Lori Morin, the assistant dean of student affairs at the School of Pharmacy at the University of Montana, said that the alleged victim came to her about a month after the night she has accused suspended Grizzlies quarterback Jordan Johnson of raping her after seeing him for the first time since that night and was sobbing and hugging on to her.

"She was an absolute wreck," Morin said. "She was terrified."

Morin said this was the second interaction she had had with the woman regarding the alleged sexual assault, which she said took place Feb. 4, 2012 at her home when the two were watching a movie. The woman testified last week in the opening days of the trial that she went to Morin about the sexual assault to ensure that someone in the pharmacy school knew what happened, in case anything else happened. She said she trusted Morin, and saw her as a mother figure.

Morin testified today, Feb. 20, 2013, in Missoula County District Court that the woman initially told her about the alleged incident on Feb. 6, 2012, and then asked to meet with her about a month later after seeing Johnson on campus.

Morin herself broke down crying on the stand as she answered questions about the alleged victim and the situation surround the trial.
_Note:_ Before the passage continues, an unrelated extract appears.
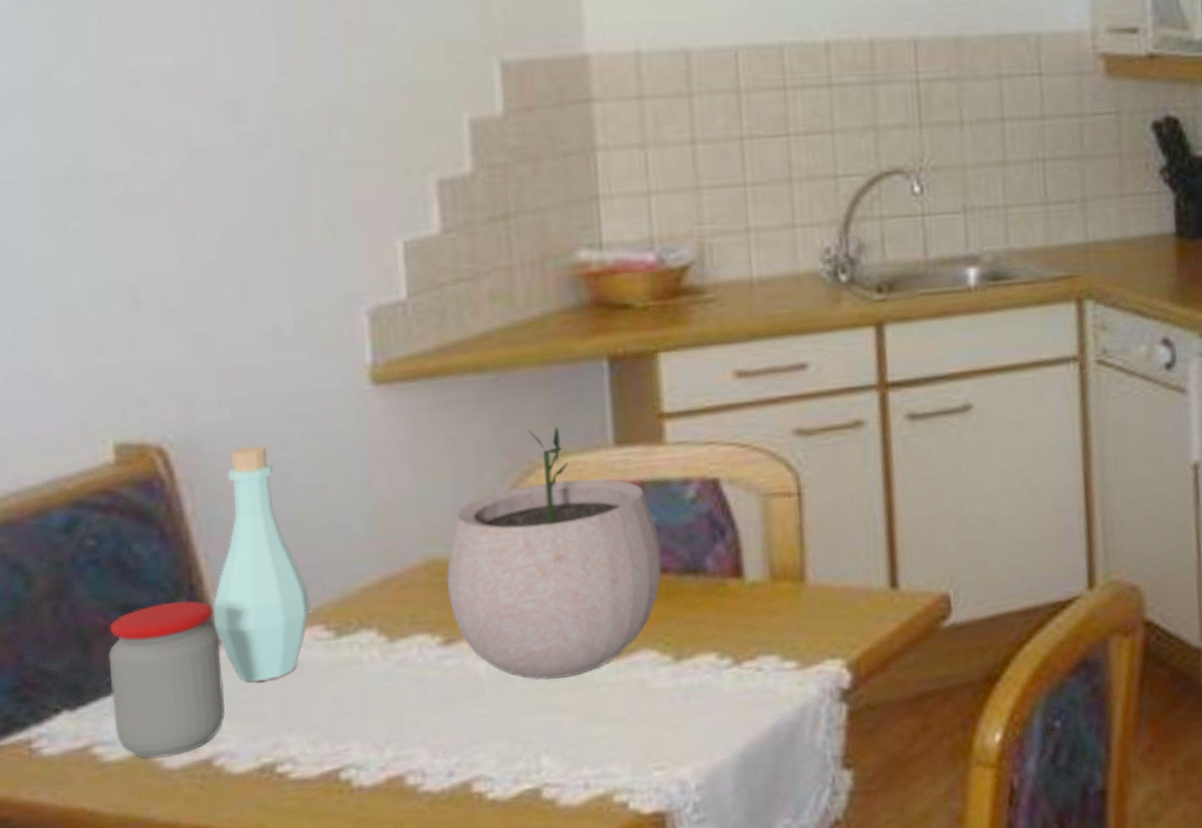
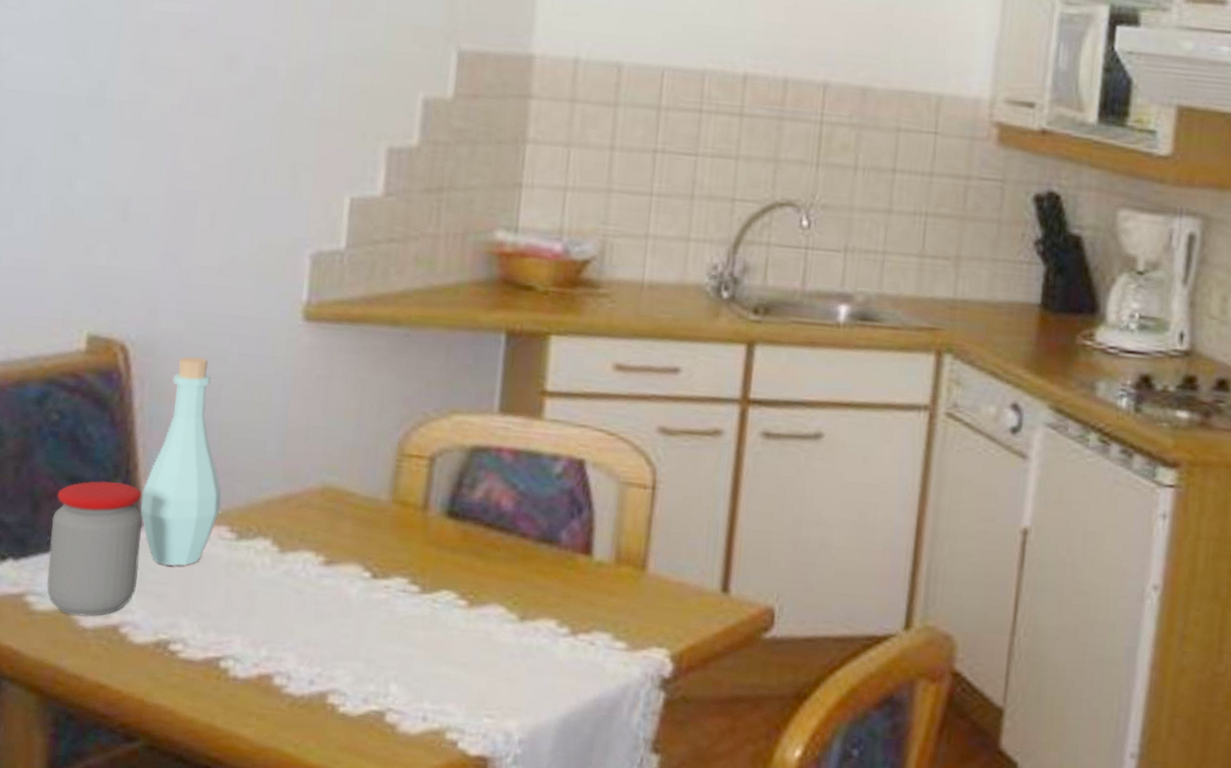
plant pot: present [446,426,662,681] -> none [335,385,524,617]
When asked by Assistant Attorney General Joel Thompson with the prosecution if the woman was possibly making up that she was fearful, Morin said that wasn't possible.

"No one can just make up what she was feeling," Morin said.
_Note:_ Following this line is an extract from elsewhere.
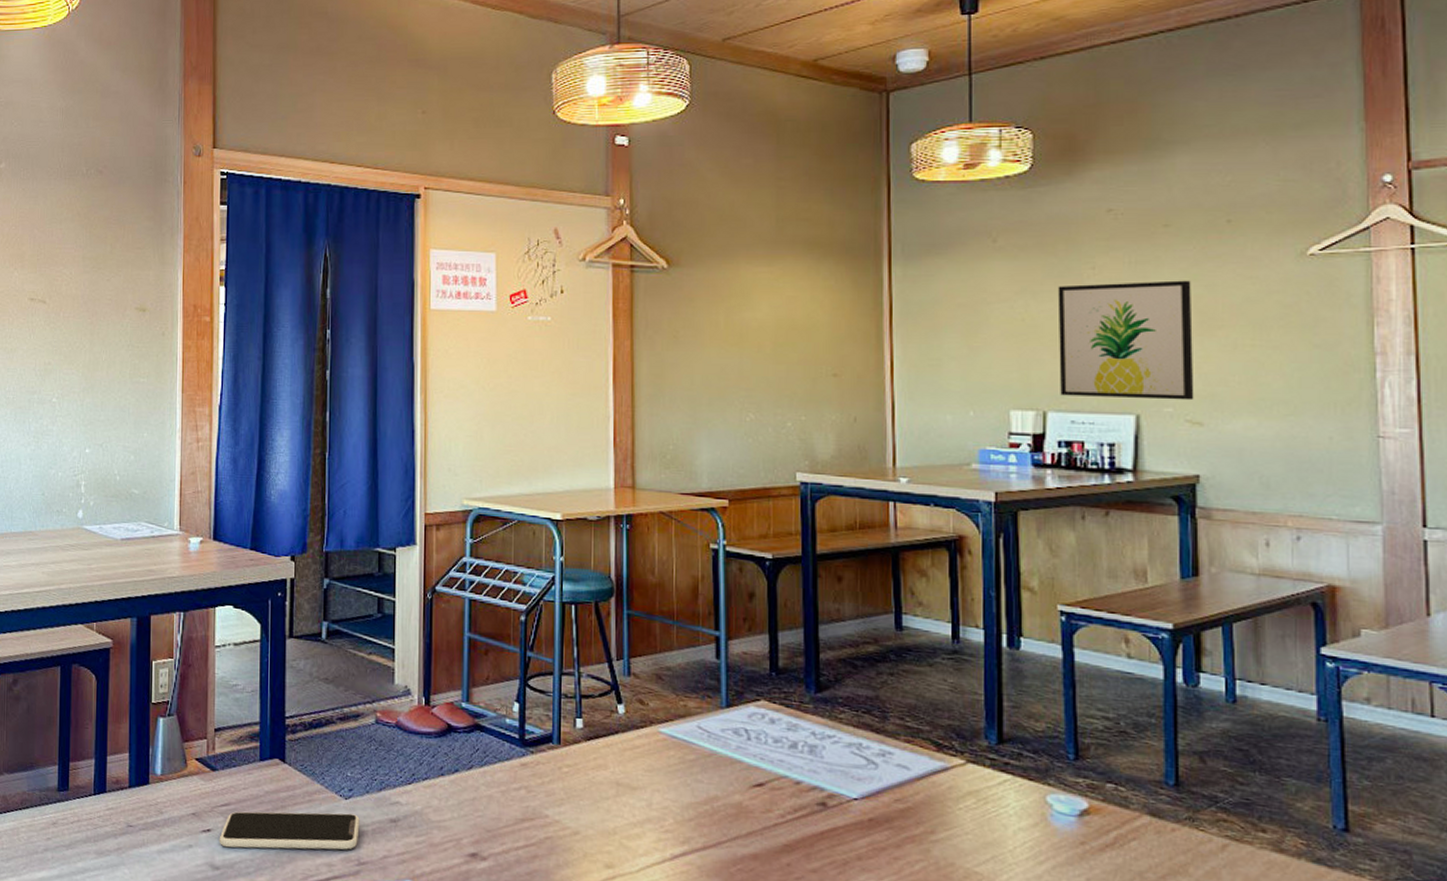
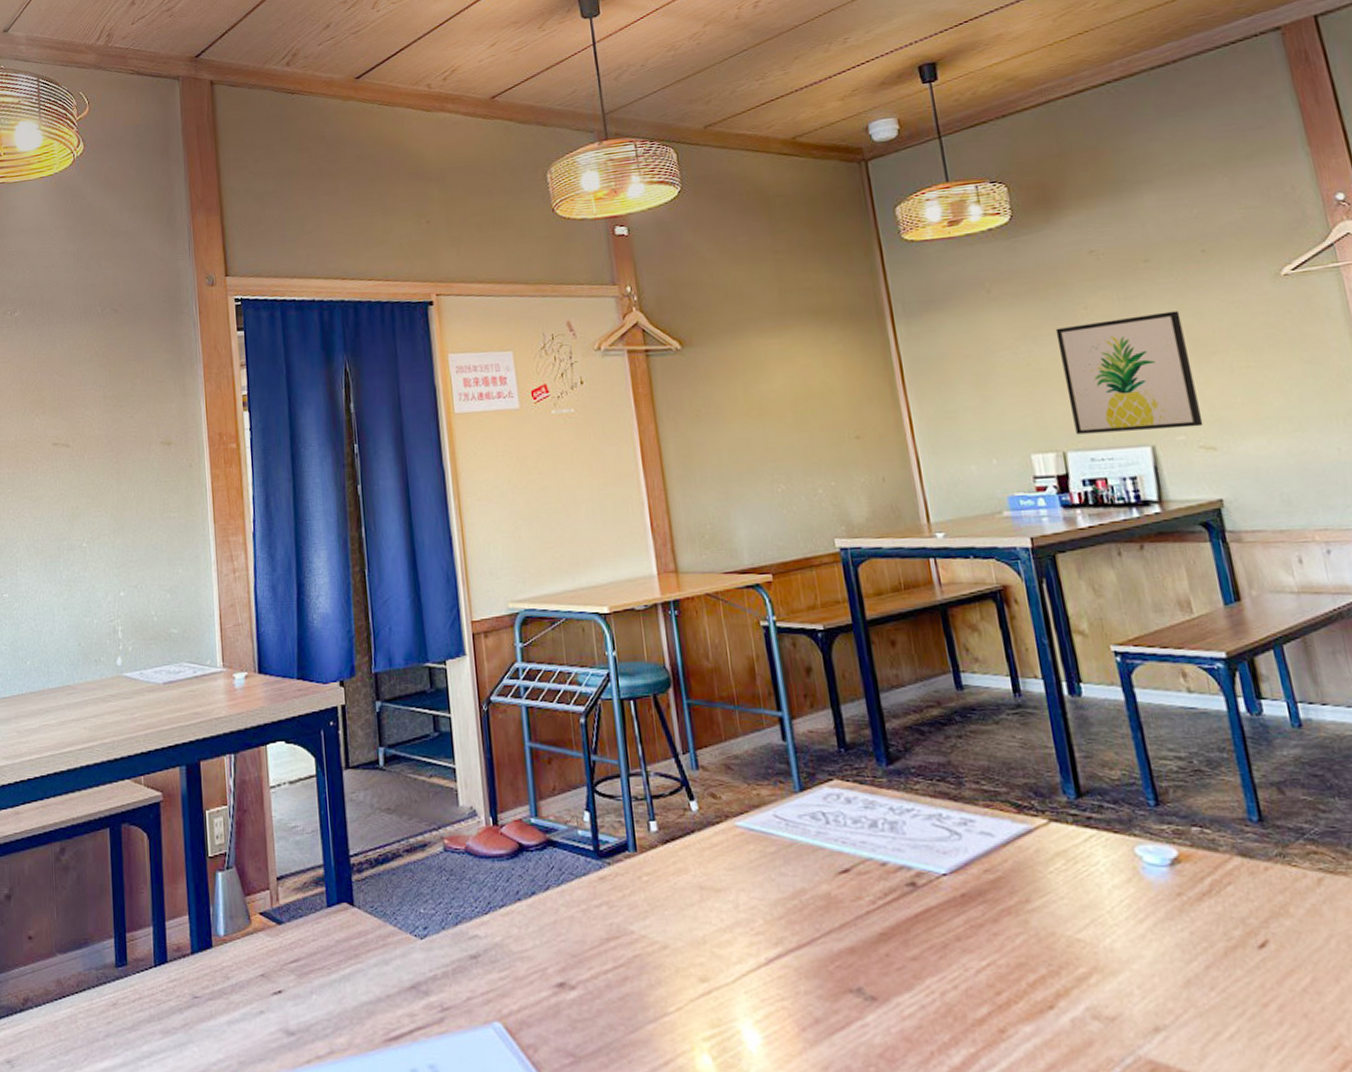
smartphone: present [219,811,360,850] -> none [291,955,439,1009]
Morin said that following the incident she noticed the alleged victim's demeanor change in class. She was "stoic" and sometimes had tears in her eyes. Although, the woman was able to keep her performance up in class, according to Morin, she said it has been a difficult time for her.

"She's extremely stressed, all of the time," Morin said. "It's been very, very hard on her, and it's been hard on everybody."

Dean Lori Morin

Thompson also asked Morin about the alleged victim's response to former UM football coach Robin Pflugrad and former UM athletic director Jim O'Day being fired. She said the woman was, "very upset."
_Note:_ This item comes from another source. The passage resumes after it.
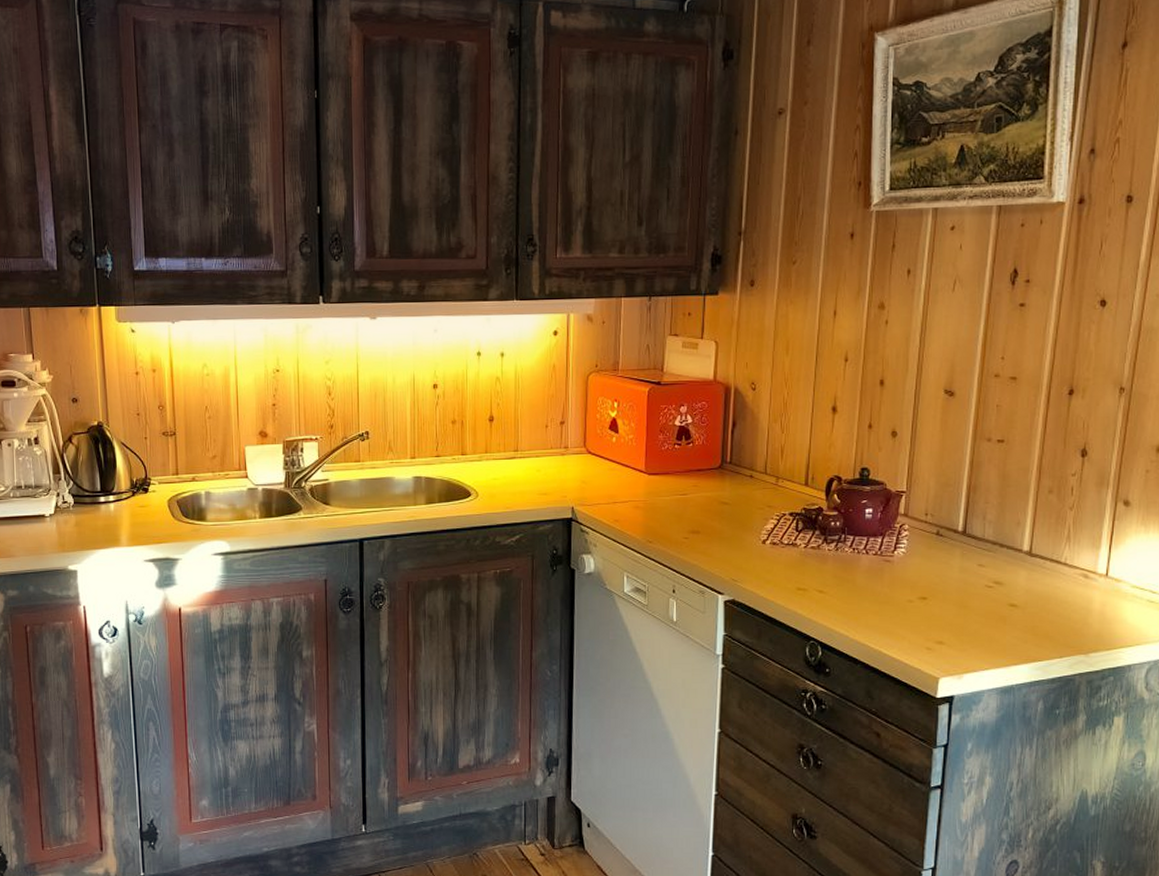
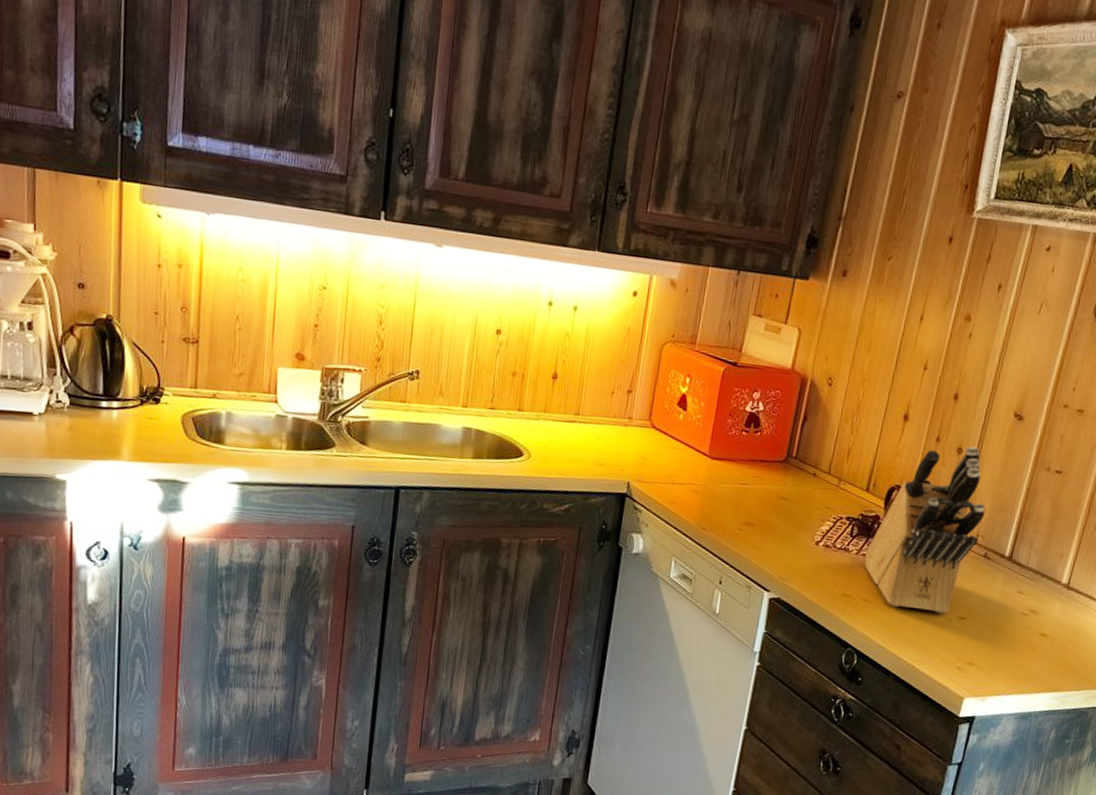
knife block: none [814,427,930,596] -> present [864,446,986,614]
During cross-examination by the defense's Kirsten Pabst, Morin admitted that students view her as strict, and that her relationship with the alleged victim improved after the incident.

Morin told Pabst that at the end of the conversation she had with the woman the first day she told her of the alleged rape, that she asked her "Who did this to you?" and "What are you going to do?" Morin said the woman eluded to who her alleged attacker was for the first time at this point.

"Whatever I do, the university football team will be without a quarterback," was the woman's response according to Morin's testimony.

Dean Lori Morin with Kirsten Pabst

In her testimony during the prosecution's questioning, Morin said that students come to her when they have problems and that she has a "watch list" that she uses to keep track of those who may be troubled.

Morin answered to both the prosecution and the defense regarding a group of the alleged victim's friends coming to her and asking her to help encourage the woman to file a police report. She said that she told the woman's friends that it was up to her and that she would not help them convince her.

Morin also testified the alleged victim was upset after being contact by a private investigator who was hired by the defense. She told Pabst that she was not aware that the woman exchanged hundreds of texts with the investigator.

She also said that the alleged victim did not tell her about grabbing Johnson's crotch, and at first also didn't tell her about taking off his shirt.

Morin said that of the 1,200 students in the pharmacy school, about a half a dozen of them had stayed at her house, including the alleged victim in this case. She said she considers her house a safe house for students dealing with traumatic situations.


Earlier today

Earlier in the day, three of the alleged victim's friends individually took the stand for the prosecution. Kelsie Hanson, Lillian Kendall and Kelsey McCall were all questioned by the prosecution and the defense about the alleged victim's behavior following Feb. 4, 2012.

Each recounted that they notice the woman become more introverted following the night in question. They also said that they were certain that the woman was not making these allegations about Johnson to get attention or for "fun."